Masterabsolventin aus der Lebensmitteltechnologie erhält Förderpreis der Sparkasse Fulda

21.12.2016
Die Preisträgerin des Sparkassen-Förderpreises 2016: Simone Sohnle. Links von ihr steht Prof. Dr. Felix Ecker, rechts der Vorstandsvorsitzende der Sparkasse Fulda, Alois Früchtl.
Die Preisträgerin Simone Sohnle mit Prof. Dr. Felix Ecker, der die Arbeit betreute (links), und dem Vorstandsvorsitzenden der Sparkasse Fulda, Alois Früchtl, der die Auszeichnung überreichte.

Simone Sohnle hat ein Verfahren entwickelt, um Flaschenverschlüsse verbraucherfreundlicher zu gestalten.

 

Für ihre Masterarbeit zur Handhabbarkeit verschiedener Schraubverschlüsse hat Simone Sohnle den diesjährigen Förderpreis der Sparkasse Fulda erhalten. Der Preis wird jährlich verliehen und zeichnet herausragende wissenschaftliche Leistungen von Master-Studentinnen und -Studenten aus. Der Vorstandsvorsitzende der Sparkasse Fulda, Alois Früchtl, und Hochschulpräsident Prof. Dr. Karim Khakzar überreichten der jungen Wissenschaftlerin die Auszeichnung. Die 25-Jährige hat von März 2014 bis Mai 2016 am Fachbereich Lebensmitteltechnologie der Hochschule Fulda Food Processing studiert.

Die Preisträgerin untersuchte diverse Verschlüsse handelsüblicher Getränkeflaschen – vom Aluminiumschraubverschluss mit Papierstreifen bis hin zum Kunststoffdeckel mit Bruchring.

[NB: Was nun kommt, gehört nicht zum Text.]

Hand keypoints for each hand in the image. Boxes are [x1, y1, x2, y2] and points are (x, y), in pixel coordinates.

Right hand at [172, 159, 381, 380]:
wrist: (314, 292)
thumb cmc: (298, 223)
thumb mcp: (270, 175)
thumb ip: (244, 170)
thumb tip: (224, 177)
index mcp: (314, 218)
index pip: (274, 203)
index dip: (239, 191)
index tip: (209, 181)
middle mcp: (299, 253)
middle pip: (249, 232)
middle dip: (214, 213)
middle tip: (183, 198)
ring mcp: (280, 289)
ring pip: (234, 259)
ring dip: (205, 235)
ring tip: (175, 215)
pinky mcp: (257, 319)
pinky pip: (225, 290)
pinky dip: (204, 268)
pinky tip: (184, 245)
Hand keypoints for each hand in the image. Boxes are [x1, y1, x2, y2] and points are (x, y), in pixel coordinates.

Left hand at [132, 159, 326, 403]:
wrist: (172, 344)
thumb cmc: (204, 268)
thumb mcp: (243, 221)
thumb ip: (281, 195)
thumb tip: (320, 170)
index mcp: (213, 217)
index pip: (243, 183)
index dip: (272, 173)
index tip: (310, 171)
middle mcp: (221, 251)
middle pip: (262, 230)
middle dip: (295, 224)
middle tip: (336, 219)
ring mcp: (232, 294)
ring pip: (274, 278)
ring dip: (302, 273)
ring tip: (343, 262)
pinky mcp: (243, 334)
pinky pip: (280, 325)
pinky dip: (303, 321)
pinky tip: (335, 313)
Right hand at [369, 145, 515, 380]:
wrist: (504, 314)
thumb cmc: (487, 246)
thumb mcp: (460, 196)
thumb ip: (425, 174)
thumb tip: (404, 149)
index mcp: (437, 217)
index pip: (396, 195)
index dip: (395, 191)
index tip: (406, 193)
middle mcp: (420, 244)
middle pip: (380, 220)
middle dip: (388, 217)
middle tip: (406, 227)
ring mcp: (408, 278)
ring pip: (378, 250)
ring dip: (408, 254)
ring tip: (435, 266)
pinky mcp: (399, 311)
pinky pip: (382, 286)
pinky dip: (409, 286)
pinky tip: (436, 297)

Wie verbraucherfreundlich sind diese für ältere Menschen, wollte sie wissen. Denn mit zunehmendem Alter lassen die Sehleistung, die motorische Geschicklichkeit sowie die Kraft der Hände nach. Die Folge: Schraubverschlüsse werden von dieser Zielgruppe häufig als schwer zu öffnende Verpackungen wahrgenommen.

Um herauszufinden, wie Flaschenverschlüsse gestaltet sein müssen, damit ältere Menschen sie einfach handhaben können, ließ Simone Sohnle Seniorinnen und Senioren im Alter zwischen 65 und 80 Jahren verschiedene Verschlüsse öffnen. Dabei zeigten sich deutliche Unterschiede in der Handhabbarkeit. Sie fand heraus, dass Verbraucherinnen und Verbraucher formstabile Flaschen bevorzugen, deren Deckel große Durchmesser mit kurzen Gewinden haben. Parallel setzte sie ein vergleichendes instrumentelles Prüfverfahren ein, das sie eigens für die Studie entwickelt hatte. Die zum Öffnen der Flaschen erforderlichen Kräfte, die sie hier messen konnte, entsprachen der Wahrnehmung der Teilnehmer. Für die Handhabbarkeit der Flaschen ist die erforderliche Öffnungskraft allerdings nur von untergeordneter Bedeutung, ergab die Studie. Formstabilität, Grifffläche und Design spielen dagegen eine entscheidende Rolle.

„Die Studie hat nennenswert dazu beigetragen, die Einflussfaktoren auf die Handhabbarkeit von Flaschenverschlüssen zu verstehen“, würdigte Prof. Dr. Felix Ecker, der die Masterarbeit betreut hatte, die Leistung der Absolventin. Auf Basis dieser Erkenntnisse können Unternehme die Verschlüsse künftig optimal auf die Bedürfnisse der Verbraucherinnen und Verbraucher auslegen.“  Ein Teil der Forschungsergebnisse ist bereits in einem Fachjournal publiziert und steht der Fachwelt damit zur Verfügung.